От волнения Сайрус с трудом держался на ногах. Я рассказывала, а он продолжал спотыкаться.
– Святой Иосафат, миссис Амелия! – возопил он, когда я закончила. – Это правда?
– Надеюсь, вы не подозреваете меня в уклончивости? Или в чрезмерном воображении?
– Вас – и в чрезмерном воображении? – Улыбаясь, Сайрус погладил бородку. Затем посерьёзнел. – Сказать по чести, я не могу обвинять вас в том, что вы сочиняете истории, когда собственными глазами видел, какие удивительные приключения вам пришлось пережить. И не пойму, как вам это удаётся.
– Знаете, Сайрус, существует такая вещь, как чутьё. Возможно, у меня – чутьё на преступления! И у Эмерсона тоже имеется…
– Способ вывести людей из себя. Хорошо, мэм, вы знаете, что в любом случае можете рассчитывать на помощь Сайруса Вандергельта – хоть лопатой, хоть шестизарядником. Просто скажите, что от меня требуется.
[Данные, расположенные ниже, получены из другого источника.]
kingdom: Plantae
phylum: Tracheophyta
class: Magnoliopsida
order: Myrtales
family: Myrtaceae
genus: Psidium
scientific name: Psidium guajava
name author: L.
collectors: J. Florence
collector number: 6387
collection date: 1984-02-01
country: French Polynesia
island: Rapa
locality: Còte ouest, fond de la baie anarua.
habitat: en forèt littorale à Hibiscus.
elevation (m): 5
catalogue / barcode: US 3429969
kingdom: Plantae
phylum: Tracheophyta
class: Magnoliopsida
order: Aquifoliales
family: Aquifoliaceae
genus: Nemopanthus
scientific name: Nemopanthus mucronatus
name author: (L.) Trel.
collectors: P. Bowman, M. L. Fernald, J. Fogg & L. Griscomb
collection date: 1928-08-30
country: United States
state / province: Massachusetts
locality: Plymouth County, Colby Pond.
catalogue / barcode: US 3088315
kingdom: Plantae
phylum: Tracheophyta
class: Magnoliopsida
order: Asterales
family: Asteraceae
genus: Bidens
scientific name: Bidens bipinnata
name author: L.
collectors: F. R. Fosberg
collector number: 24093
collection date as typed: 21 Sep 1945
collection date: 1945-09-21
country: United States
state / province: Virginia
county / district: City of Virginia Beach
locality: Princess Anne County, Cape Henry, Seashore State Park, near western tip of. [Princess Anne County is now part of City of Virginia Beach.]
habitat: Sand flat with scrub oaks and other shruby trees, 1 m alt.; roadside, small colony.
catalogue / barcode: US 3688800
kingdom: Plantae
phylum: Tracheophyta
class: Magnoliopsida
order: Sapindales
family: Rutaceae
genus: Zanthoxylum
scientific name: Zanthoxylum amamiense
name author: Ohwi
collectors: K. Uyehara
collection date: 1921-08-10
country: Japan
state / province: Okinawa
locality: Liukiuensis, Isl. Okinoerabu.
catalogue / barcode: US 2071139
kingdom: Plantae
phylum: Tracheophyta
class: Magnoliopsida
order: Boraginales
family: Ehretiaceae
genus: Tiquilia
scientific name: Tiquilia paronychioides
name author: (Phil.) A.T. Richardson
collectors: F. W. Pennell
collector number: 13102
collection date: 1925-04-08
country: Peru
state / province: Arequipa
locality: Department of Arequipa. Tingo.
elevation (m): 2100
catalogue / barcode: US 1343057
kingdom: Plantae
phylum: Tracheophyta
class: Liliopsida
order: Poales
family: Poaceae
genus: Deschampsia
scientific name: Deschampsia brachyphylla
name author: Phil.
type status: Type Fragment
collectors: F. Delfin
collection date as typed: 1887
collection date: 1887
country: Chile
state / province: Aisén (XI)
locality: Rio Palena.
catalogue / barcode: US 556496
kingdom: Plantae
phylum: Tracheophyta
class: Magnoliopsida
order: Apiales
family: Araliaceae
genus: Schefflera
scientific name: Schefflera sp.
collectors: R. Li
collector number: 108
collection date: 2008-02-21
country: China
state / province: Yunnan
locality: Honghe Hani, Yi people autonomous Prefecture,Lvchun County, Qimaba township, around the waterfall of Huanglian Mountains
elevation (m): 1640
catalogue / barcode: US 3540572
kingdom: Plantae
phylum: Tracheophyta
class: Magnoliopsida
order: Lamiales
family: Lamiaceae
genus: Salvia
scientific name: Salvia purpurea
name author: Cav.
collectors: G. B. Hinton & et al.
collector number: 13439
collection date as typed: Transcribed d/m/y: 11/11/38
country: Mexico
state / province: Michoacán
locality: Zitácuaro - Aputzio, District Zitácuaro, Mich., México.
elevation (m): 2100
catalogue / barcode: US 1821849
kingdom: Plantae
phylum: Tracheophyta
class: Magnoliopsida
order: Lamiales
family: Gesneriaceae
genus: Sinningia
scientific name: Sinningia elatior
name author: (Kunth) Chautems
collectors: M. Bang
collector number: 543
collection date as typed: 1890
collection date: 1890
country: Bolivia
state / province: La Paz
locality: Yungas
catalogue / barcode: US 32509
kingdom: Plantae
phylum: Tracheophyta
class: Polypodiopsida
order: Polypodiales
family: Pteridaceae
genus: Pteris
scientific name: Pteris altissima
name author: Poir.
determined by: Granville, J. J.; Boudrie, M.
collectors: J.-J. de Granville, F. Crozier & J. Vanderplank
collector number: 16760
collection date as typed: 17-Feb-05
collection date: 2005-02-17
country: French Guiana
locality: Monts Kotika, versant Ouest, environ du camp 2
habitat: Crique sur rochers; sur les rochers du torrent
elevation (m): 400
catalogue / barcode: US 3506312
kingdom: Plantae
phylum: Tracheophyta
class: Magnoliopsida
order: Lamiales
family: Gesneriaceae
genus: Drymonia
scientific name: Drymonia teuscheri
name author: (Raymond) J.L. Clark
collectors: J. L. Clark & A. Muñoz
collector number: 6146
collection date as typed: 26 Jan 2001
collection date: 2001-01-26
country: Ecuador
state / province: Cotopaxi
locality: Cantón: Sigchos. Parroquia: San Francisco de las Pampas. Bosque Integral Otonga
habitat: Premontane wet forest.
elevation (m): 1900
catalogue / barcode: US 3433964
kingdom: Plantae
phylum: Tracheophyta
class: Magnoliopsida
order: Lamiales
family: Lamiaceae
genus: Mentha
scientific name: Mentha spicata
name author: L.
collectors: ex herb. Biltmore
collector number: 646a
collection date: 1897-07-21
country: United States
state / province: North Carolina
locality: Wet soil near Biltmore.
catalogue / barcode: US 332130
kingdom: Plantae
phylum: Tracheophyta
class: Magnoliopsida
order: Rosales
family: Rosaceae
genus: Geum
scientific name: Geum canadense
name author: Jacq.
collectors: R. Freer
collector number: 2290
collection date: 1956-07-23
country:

– Я рассчитываю на вас, Сайрус, и мне нужна ваша помощь. Я хочу, чтобы вы присмотрели за мисс Мармадьюк. Вы доверяете своим слугам? Отлично. Любым письмам, которые она отправит, следует попасть в наши руки, все посетители должны быть отмечены, все её действия – прослежены.
Сайрус снова споткнулся.
– Вы серьёзно? Эта глупая молодая женщина? Она – самое безобидное на вид существо, которое я когда-либо встречал.
Я описала реакцию Гертруды на моё сообщение и её поспешный уход из дома. Сайрус потянул себя за бородку и нахмурился.
– Я предоставил экипаж в её распоряжение. Думаю, нет причин, по которым она не решила бы пройтись по магазинам или осмотреть достопримечательности, но... Хорошо, я сделаю, как вы говорите.
Мы расстались в замке; Сайрус, резвее иного мальчишки, побежал к конюшне, а я развернулась и поехала на паром, где и оставила свою лошадь. На Восточном берегу я тщательно искала мисс Мармадьюк, но не обнаружила её следов; она опередила меня на добрый час и, возможно, к настоящему времени выполнила своё поручение – каково бы оно ни было. Телеграфировав месье Масперо, я направилась, по-прежнему qui vive (194), в отель «Луксор».
Мне удалось увести Кевина от «Таймс» и «Миррор», которые помогали ему праздновать собственное выздоровление, потребляя огромное количество пива в гостиничном баре. К сожалению, для этого пришлось  прибегнуть к закулисным средствам, поскольку корреспонденты игнорировали намёки на то, что им уже пора уходить. Оглядевшись в надежде на вдохновение, я увидела, что вдова в чёрном вошла в вестибюль, опираясь на руку сиделки.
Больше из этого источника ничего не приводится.